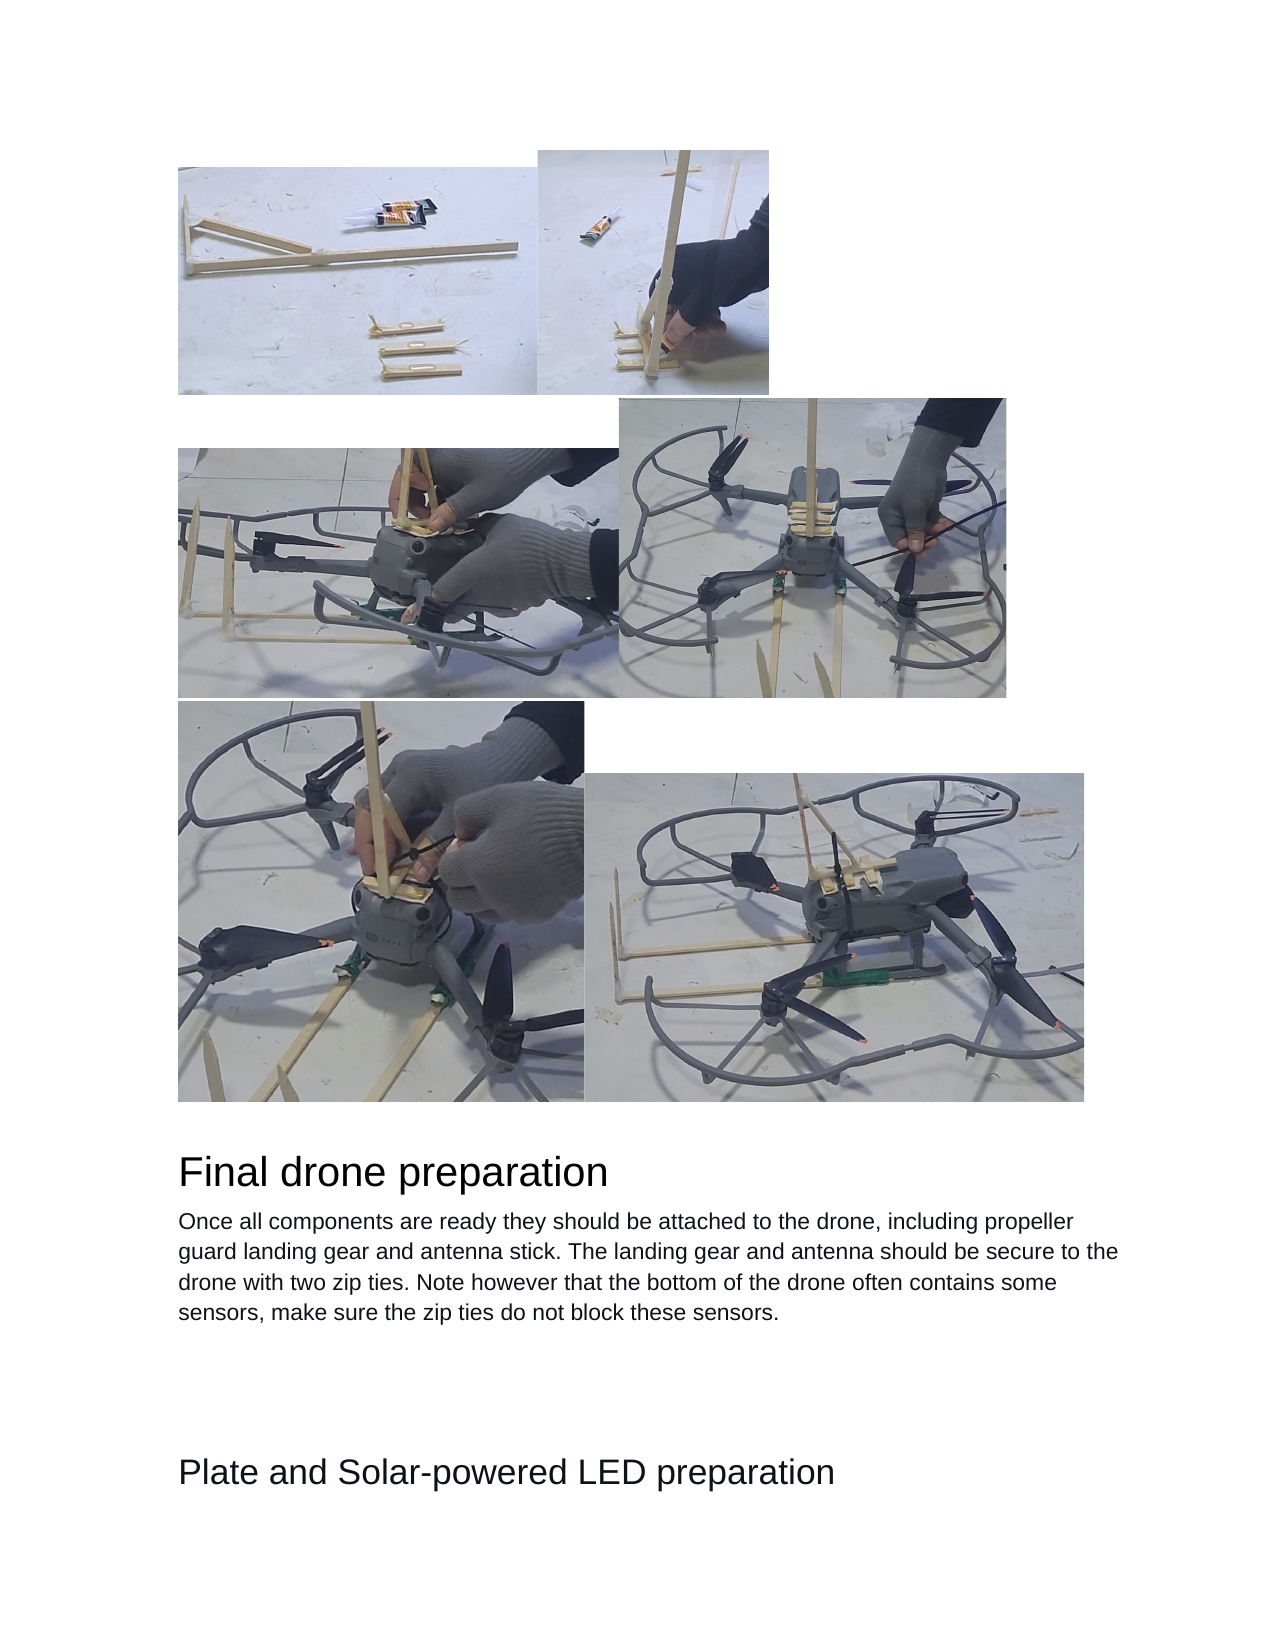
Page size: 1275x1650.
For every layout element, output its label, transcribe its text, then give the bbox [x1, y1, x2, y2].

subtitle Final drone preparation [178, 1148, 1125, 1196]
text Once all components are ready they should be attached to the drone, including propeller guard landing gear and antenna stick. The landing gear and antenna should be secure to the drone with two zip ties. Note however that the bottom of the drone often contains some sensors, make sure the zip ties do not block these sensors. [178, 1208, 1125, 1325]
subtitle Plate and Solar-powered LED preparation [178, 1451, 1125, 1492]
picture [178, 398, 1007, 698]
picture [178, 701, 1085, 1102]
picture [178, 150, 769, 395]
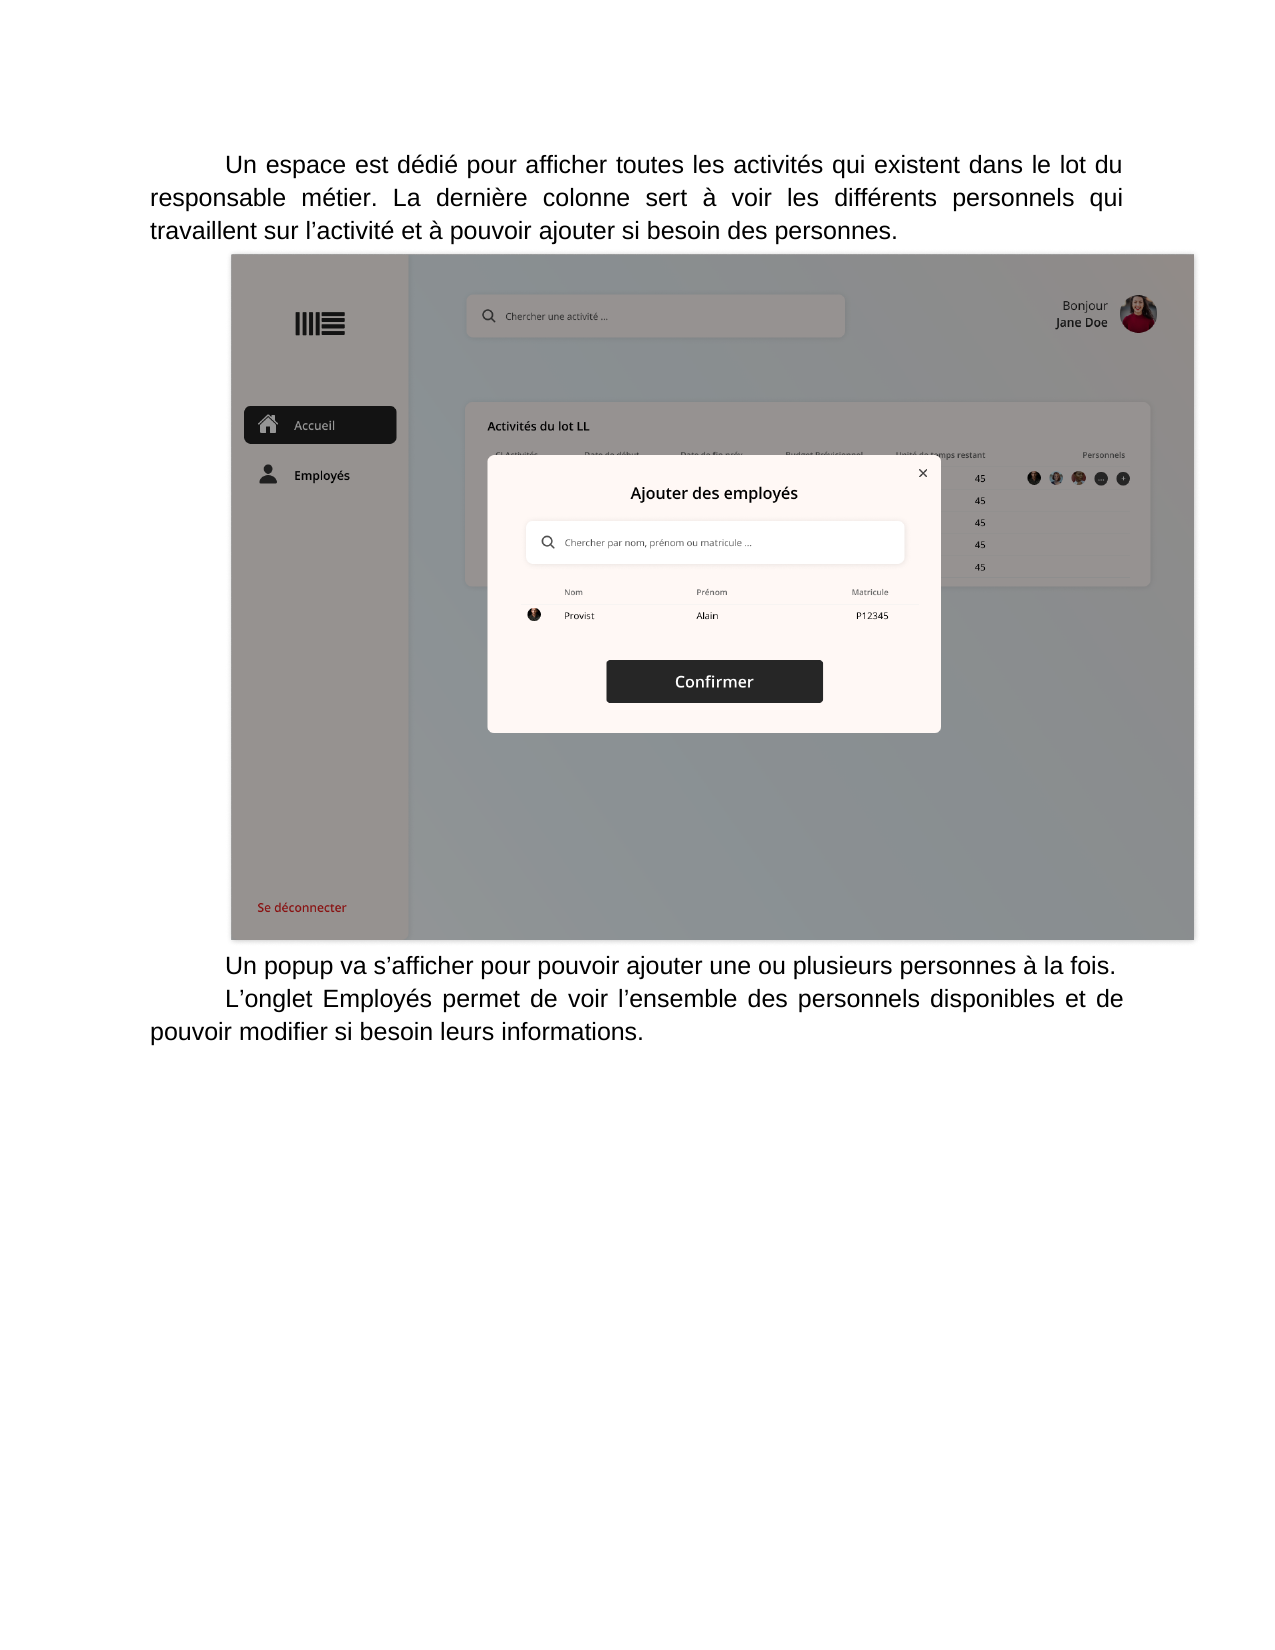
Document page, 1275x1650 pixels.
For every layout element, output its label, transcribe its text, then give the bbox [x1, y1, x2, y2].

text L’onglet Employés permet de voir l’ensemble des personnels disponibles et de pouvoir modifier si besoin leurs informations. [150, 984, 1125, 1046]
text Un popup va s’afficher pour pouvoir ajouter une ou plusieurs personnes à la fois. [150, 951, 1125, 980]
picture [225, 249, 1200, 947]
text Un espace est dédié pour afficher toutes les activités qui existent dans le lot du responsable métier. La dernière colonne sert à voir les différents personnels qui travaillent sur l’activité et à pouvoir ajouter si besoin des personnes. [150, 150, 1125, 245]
....
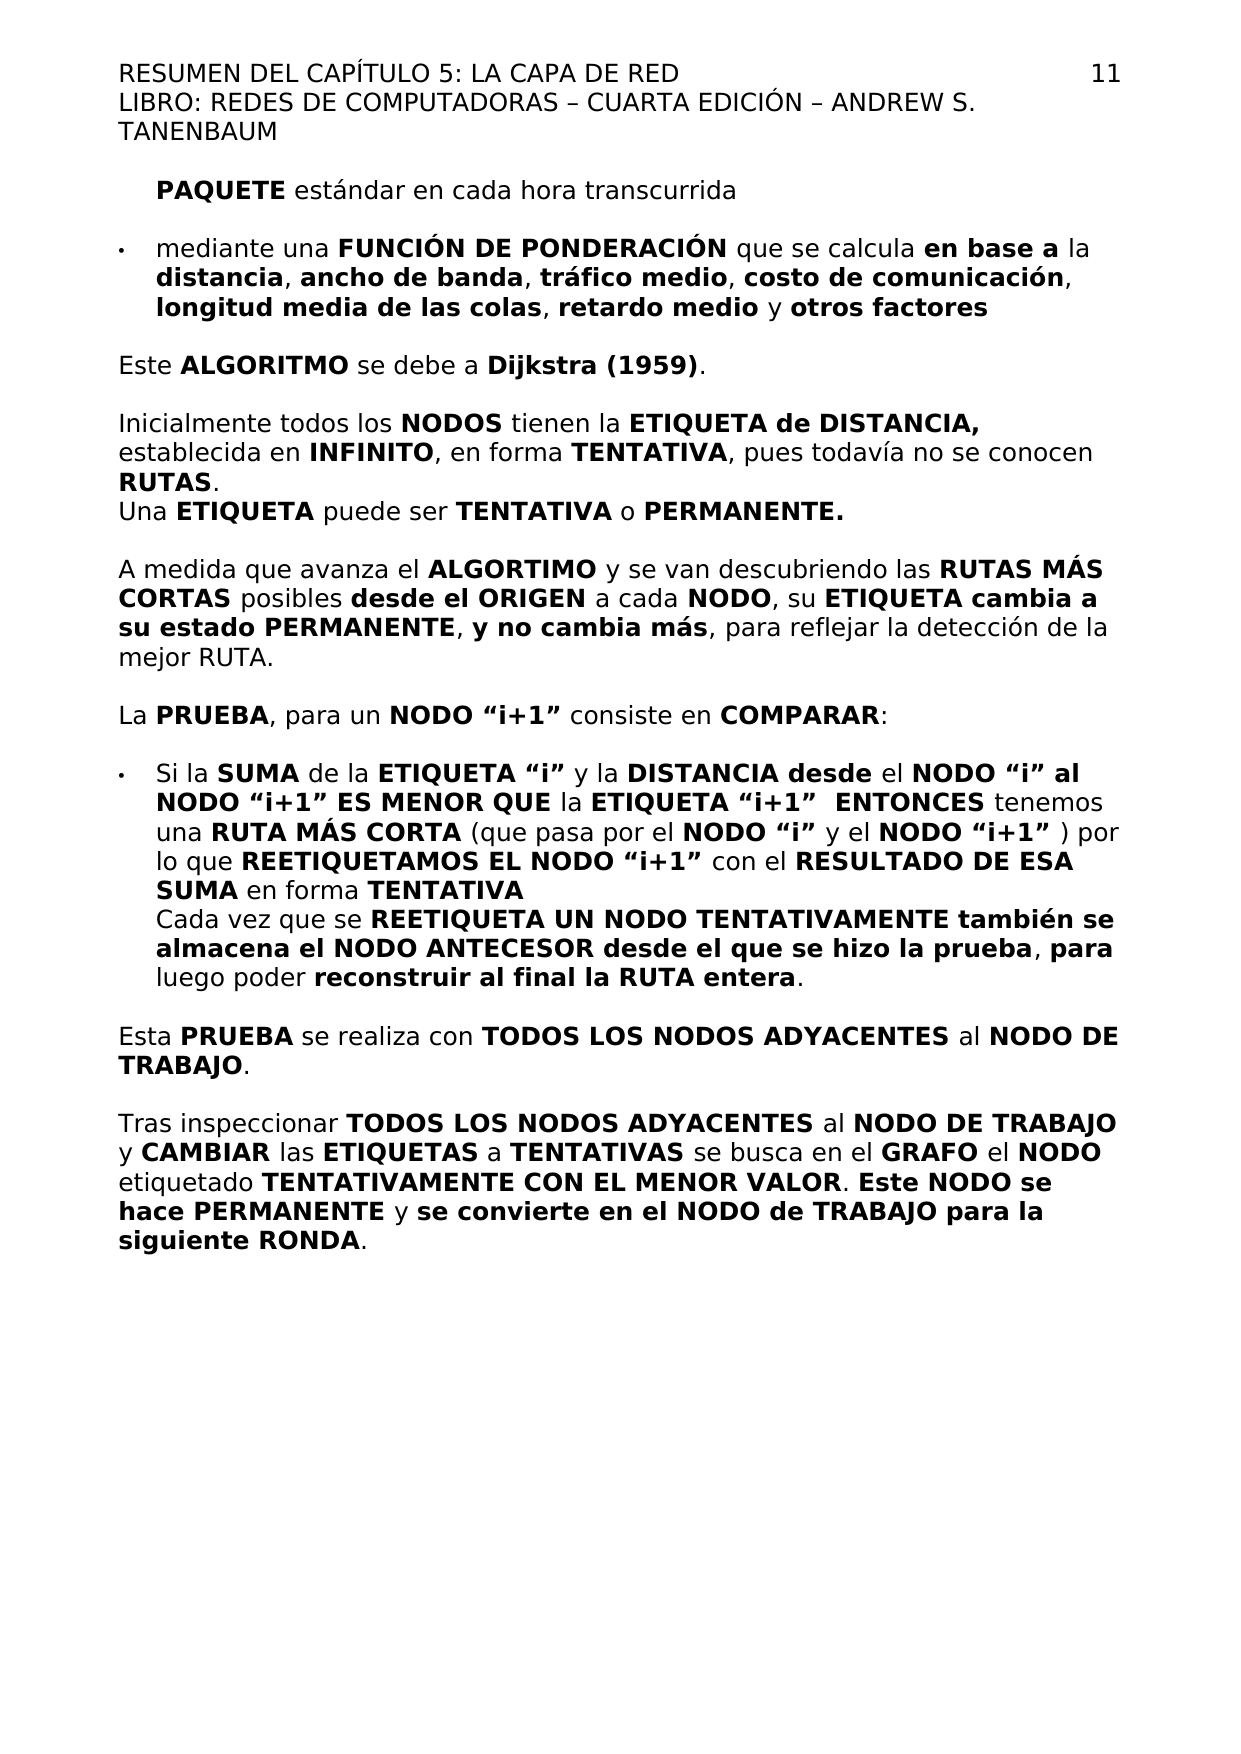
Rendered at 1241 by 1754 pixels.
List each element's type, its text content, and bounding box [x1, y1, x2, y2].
....
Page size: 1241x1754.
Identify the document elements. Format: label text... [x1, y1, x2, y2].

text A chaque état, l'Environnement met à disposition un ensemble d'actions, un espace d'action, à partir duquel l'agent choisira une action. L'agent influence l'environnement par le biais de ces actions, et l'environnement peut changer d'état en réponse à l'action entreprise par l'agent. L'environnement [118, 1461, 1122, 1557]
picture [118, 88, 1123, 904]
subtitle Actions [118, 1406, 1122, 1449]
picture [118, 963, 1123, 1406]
....
SCHRIFTLICHE ANWEISUNG – Schreibe den Abschnitt von der Zeile mit „Page size: 1275x1650.“ bis zur Zeile mit „picture [178, 150, 769, 395]“ unverändert ab, beide Zeilen eingeschlossen.

FERTIGE ANTWORT –
Page size: 1275x1650.
For every layout element, output its label, transcribe its text, then give the bbox [x1, y1, x2, y2].

subtitle Final drone preparation [178, 1148, 1125, 1196]
text Once all components are ready they should be attached to the drone, including propeller guard landing gear and antenna stick. The landing gear and antenna should be secure to the drone with two zip ties. Note however that the bottom of the drone often contains some sensors, make sure the zip ties do not block these sensors. [178, 1208, 1125, 1325]
subtitle Plate and Solar-powered LED preparation [178, 1451, 1125, 1492]
picture [178, 398, 1007, 698]
picture [178, 701, 1085, 1102]
picture [178, 150, 769, 395]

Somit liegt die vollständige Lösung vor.